**Work request**
Transcribe every entry below word for word, but skip the pictures.

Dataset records
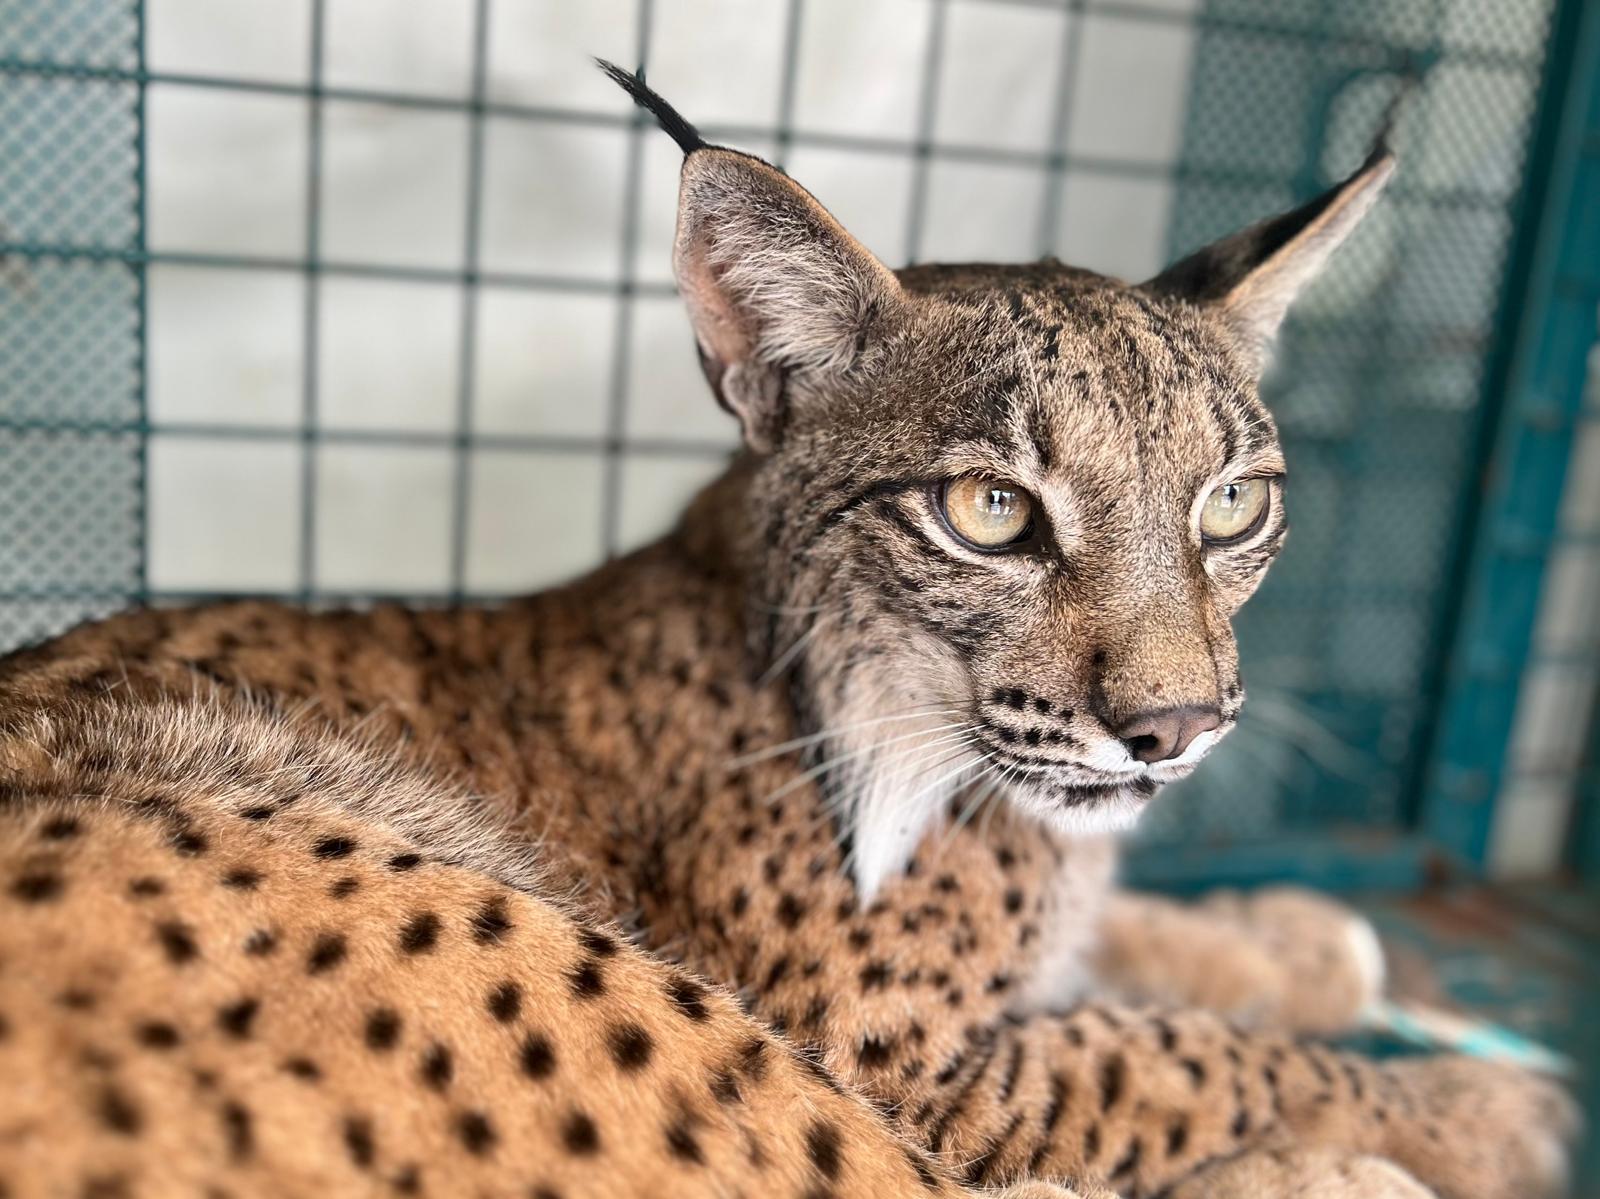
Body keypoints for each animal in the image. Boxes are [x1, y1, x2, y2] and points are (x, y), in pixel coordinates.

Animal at [0, 64, 1576, 1199]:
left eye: (1234, 503)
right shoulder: (902, 1058)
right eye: (991, 512)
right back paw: (1359, 1165)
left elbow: (1116, 948)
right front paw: (1472, 1106)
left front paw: (1285, 938)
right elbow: (1171, 1059)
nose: (1179, 729)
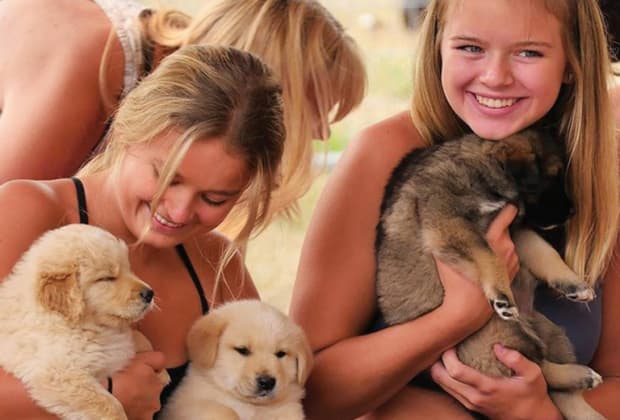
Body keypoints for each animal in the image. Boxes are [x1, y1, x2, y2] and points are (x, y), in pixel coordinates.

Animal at [0, 224, 167, 420]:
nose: (150, 293)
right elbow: (107, 404)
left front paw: (163, 373)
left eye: (129, 269)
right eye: (107, 278)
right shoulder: (59, 373)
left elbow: (135, 337)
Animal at [160, 299, 313, 420]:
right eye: (242, 350)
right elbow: (225, 410)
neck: (251, 406)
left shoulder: (289, 410)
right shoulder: (184, 406)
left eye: (281, 353)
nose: (267, 382)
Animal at [375, 130, 605, 420]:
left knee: (547, 376)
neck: (482, 170)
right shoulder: (449, 221)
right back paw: (581, 376)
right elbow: (489, 254)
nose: (573, 211)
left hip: (551, 331)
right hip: (492, 337)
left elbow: (545, 253)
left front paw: (574, 284)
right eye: (552, 176)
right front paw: (501, 293)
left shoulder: (516, 231)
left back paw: (585, 396)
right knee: (536, 369)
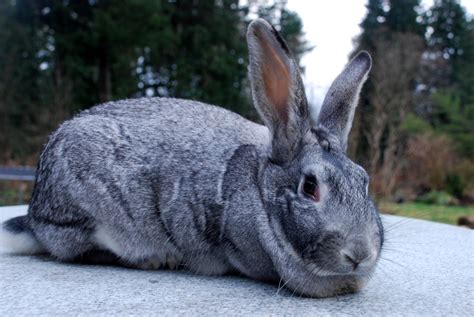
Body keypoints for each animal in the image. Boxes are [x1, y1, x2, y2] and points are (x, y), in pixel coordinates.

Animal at [0, 19, 384, 296]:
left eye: (364, 182)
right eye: (309, 187)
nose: (359, 254)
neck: (260, 191)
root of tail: (35, 212)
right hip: (86, 212)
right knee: (81, 251)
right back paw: (159, 259)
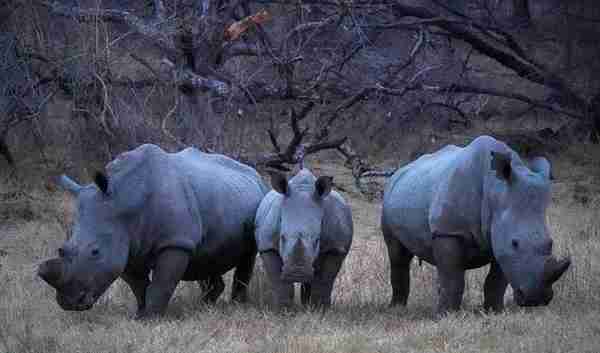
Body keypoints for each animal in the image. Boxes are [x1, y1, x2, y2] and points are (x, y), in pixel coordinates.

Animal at [37, 143, 268, 316]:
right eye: (62, 249)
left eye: (95, 252)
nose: (69, 303)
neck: (124, 199)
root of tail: (255, 173)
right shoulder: (126, 243)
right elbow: (138, 285)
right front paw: (140, 315)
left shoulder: (174, 242)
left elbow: (161, 284)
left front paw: (153, 317)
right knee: (206, 256)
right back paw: (205, 306)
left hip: (258, 198)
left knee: (247, 256)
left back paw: (236, 306)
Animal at [255, 168, 354, 308]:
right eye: (282, 238)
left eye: (317, 240)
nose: (297, 274)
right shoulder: (267, 245)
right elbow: (278, 280)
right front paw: (283, 309)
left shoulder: (335, 248)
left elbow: (325, 280)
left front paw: (320, 309)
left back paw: (308, 306)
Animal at [382, 135, 568, 314]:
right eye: (515, 243)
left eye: (550, 243)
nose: (535, 299)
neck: (495, 190)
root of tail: (399, 171)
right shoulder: (449, 231)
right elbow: (453, 279)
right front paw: (447, 315)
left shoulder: (499, 237)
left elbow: (496, 281)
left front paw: (495, 311)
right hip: (390, 196)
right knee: (398, 257)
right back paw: (397, 308)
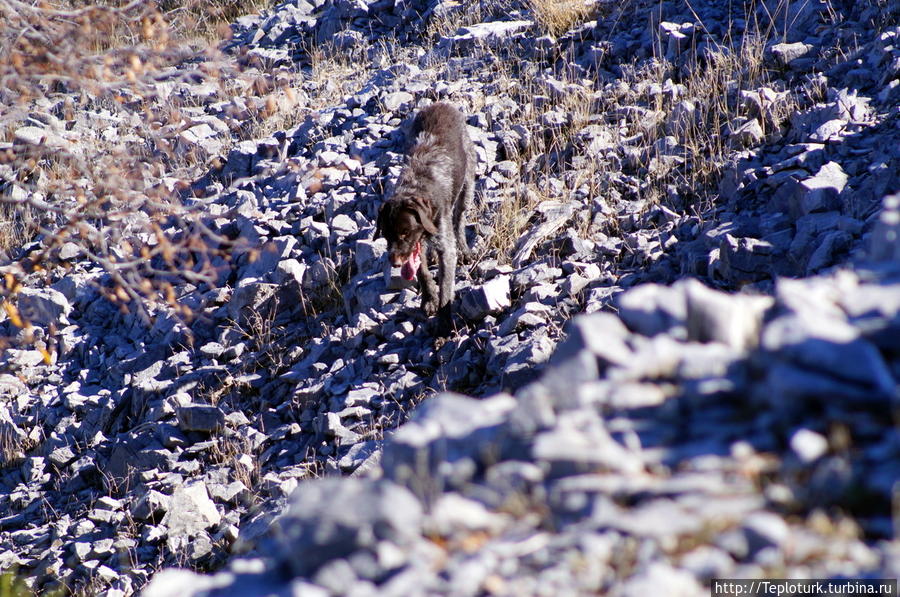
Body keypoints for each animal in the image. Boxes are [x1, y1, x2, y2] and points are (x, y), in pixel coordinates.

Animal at [372, 100, 474, 328]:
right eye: (386, 235)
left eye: (405, 232)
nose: (395, 263)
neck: (416, 186)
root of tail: (441, 103)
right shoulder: (415, 247)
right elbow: (423, 272)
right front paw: (429, 299)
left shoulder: (444, 247)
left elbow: (446, 288)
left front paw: (443, 323)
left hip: (467, 185)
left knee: (459, 220)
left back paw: (464, 248)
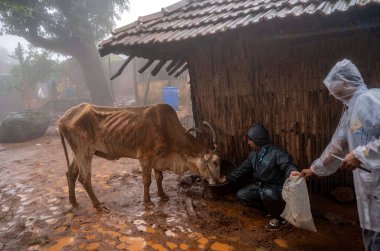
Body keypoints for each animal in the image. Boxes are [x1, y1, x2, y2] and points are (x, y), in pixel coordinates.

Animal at [57, 103, 221, 211]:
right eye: (215, 162)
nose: (223, 179)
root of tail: (63, 118)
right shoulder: (145, 157)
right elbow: (147, 181)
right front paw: (147, 202)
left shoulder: (158, 159)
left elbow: (159, 178)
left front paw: (163, 195)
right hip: (84, 152)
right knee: (84, 178)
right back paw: (97, 204)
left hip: (78, 153)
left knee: (71, 174)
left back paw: (73, 202)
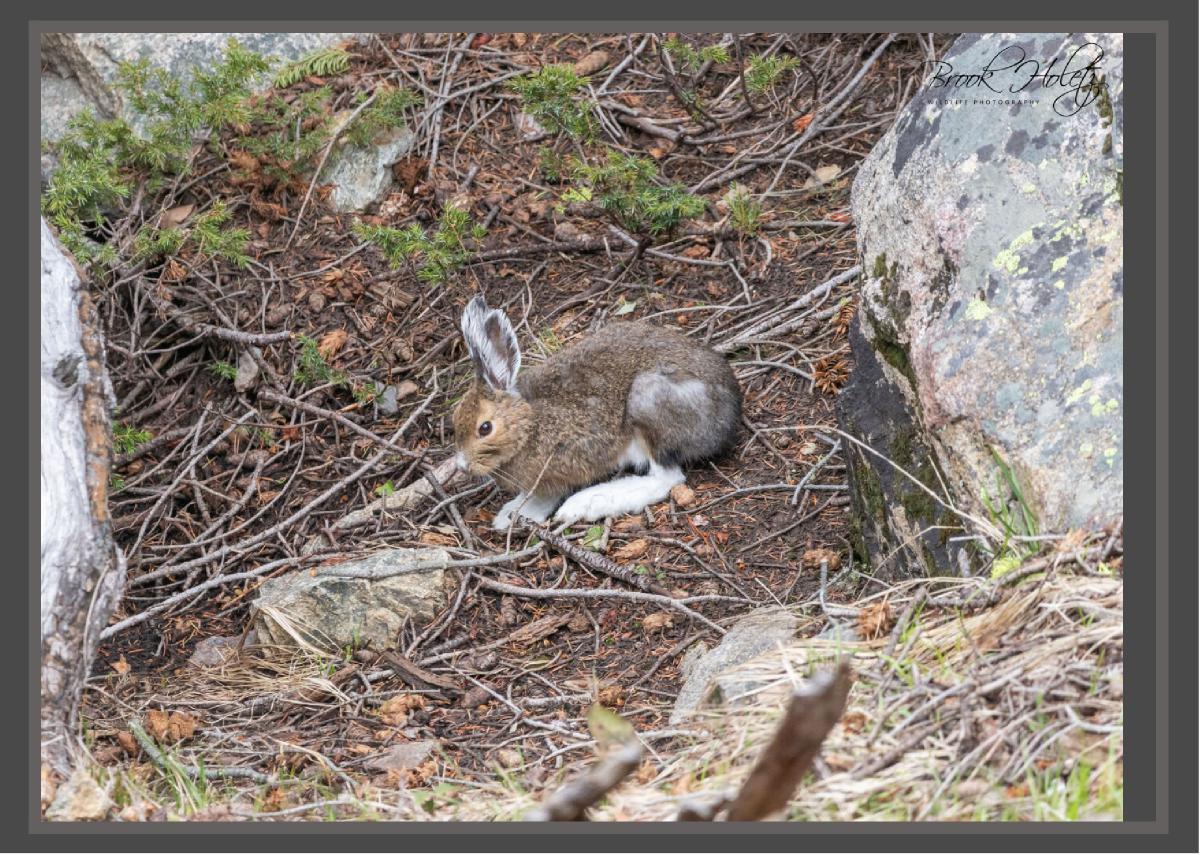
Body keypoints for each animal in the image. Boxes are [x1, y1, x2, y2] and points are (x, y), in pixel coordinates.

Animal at [451, 295, 742, 530]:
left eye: (485, 428)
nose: (463, 467)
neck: (528, 424)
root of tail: (730, 412)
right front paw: (508, 514)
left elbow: (543, 497)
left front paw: (522, 515)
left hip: (649, 400)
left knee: (667, 479)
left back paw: (589, 502)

**Written solution**
Body keypoints for each animal in the image. Boxes are [x1, y1, x2, y2] and points are (x, y), in pixel coordinates.

Animal at [0, 64, 1576, 1199]:
left eye: (1234, 503)
right shoulder: (902, 1058)
right eye: (991, 512)
right back paw: (1359, 1165)
left elbow: (1116, 948)
right front paw: (1472, 1106)
left front paw: (1285, 938)
right elbow: (1171, 1059)
nose: (1179, 729)
Body keypoints for each animal in the image. Boxes are [x1, y1, x2, y2] and points are (x, y), in pixel coordinates.

Animal at [0, 224, 167, 420]:
nose: (150, 293)
right elbow: (107, 404)
left front paw: (163, 373)
left eye: (129, 269)
right eye: (107, 278)
right shoulder: (59, 373)
left elbow: (135, 337)
Animal at [160, 299, 313, 420]:
right eye: (242, 350)
right elbow: (225, 410)
neck: (251, 406)
left shoulder: (289, 410)
right shoulder: (184, 406)
left eye: (281, 353)
nose: (267, 382)
Animal at [375, 130, 605, 420]:
left knee: (547, 376)
neck: (482, 170)
right shoulder: (449, 221)
right back paw: (581, 376)
right elbow: (489, 254)
nose: (573, 211)
left hip: (551, 331)
right hip: (492, 337)
left elbow: (545, 253)
left front paw: (574, 284)
right eye: (552, 176)
right front paw: (501, 293)
left shoulder: (516, 231)
left back paw: (585, 396)
right knee: (536, 369)
Body keypoints for each animal in the image. Boxes are [x1, y1, x2, y2] and points are (x, y), in pixel coordinates.

Animal at [0, 19, 384, 296]:
left eye: (364, 182)
right eye: (309, 187)
nose: (359, 254)
neck: (260, 191)
root of tail: (35, 212)
right hip: (86, 212)
right knee: (81, 251)
right back paw: (159, 259)
Body keypoints for each animal in the image. Boxes are [x1, y1, x2, y2] and points are (x, y), in pixel coordinates.

Animal at [37, 143, 268, 316]:
right eye: (62, 249)
left eye: (95, 252)
nose: (69, 303)
neck: (124, 199)
root of tail: (255, 173)
right shoulder: (126, 243)
right elbow: (138, 285)
right front paw: (140, 315)
left shoulder: (174, 242)
left elbow: (161, 284)
left front paw: (153, 317)
right knee: (206, 256)
right back paw: (205, 306)
left hip: (258, 198)
left knee: (247, 256)
left back paw: (236, 306)
Animal at [255, 168, 354, 308]:
right eye: (282, 238)
left eye: (317, 240)
nose: (297, 274)
right shoulder: (267, 245)
right elbow: (278, 280)
right front paw: (283, 309)
left shoulder: (335, 248)
left elbow: (325, 280)
left front paw: (320, 309)
left back paw: (308, 306)
Animal at [382, 135, 568, 314]:
right eye: (515, 243)
left eye: (550, 243)
nose: (535, 299)
neck: (495, 190)
root of tail: (399, 171)
right shoulder: (449, 231)
right elbow: (453, 279)
right front paw: (447, 315)
left shoulder: (499, 237)
left elbow: (496, 281)
left front paw: (495, 311)
right hip: (390, 196)
right knee: (398, 257)
right back paw: (397, 308)
Body keypoints for each animal in the image. Boxes are [x1, y1, x2, y2] and points are (x, y), in pixel coordinates.

Animal at [372, 100, 474, 328]:
right eye: (386, 235)
left eye: (405, 232)
nose: (395, 263)
neck: (416, 186)
root of tail: (441, 103)
right shoulder: (415, 247)
right elbow: (423, 272)
right front paw: (429, 299)
left shoulder: (444, 247)
left elbow: (446, 288)
left front paw: (443, 323)
left hip: (467, 185)
left knee: (459, 220)
left back paw: (464, 248)
Body keypoints for each animal in the image. Boxes are [x1, y1, x2, y2] and points are (x, y), in pixel coordinates.

Animal at [57, 103, 221, 211]:
right eye: (215, 162)
nose: (223, 179)
root of tail: (63, 118)
right shoulder: (145, 157)
right elbow: (147, 181)
right front paw: (147, 202)
left shoulder: (158, 159)
left elbow: (159, 178)
left front paw: (163, 195)
right hip: (84, 152)
right knee: (84, 178)
right back paw: (97, 204)
left hip: (78, 153)
left knee: (71, 174)
left back paw: (73, 202)
Body keypoints for each animal in the image. Boxes are [x1, y1, x2, y2] and points are (x, y), in pixel coordinates.

Animal at [451, 295, 742, 530]:
left eye: (485, 428)
nose: (463, 467)
neck: (528, 424)
root of tail: (730, 412)
right front paw: (508, 514)
left elbow: (543, 497)
left front paw: (522, 515)
left hip: (649, 400)
left knee: (667, 479)
left back paw: (589, 502)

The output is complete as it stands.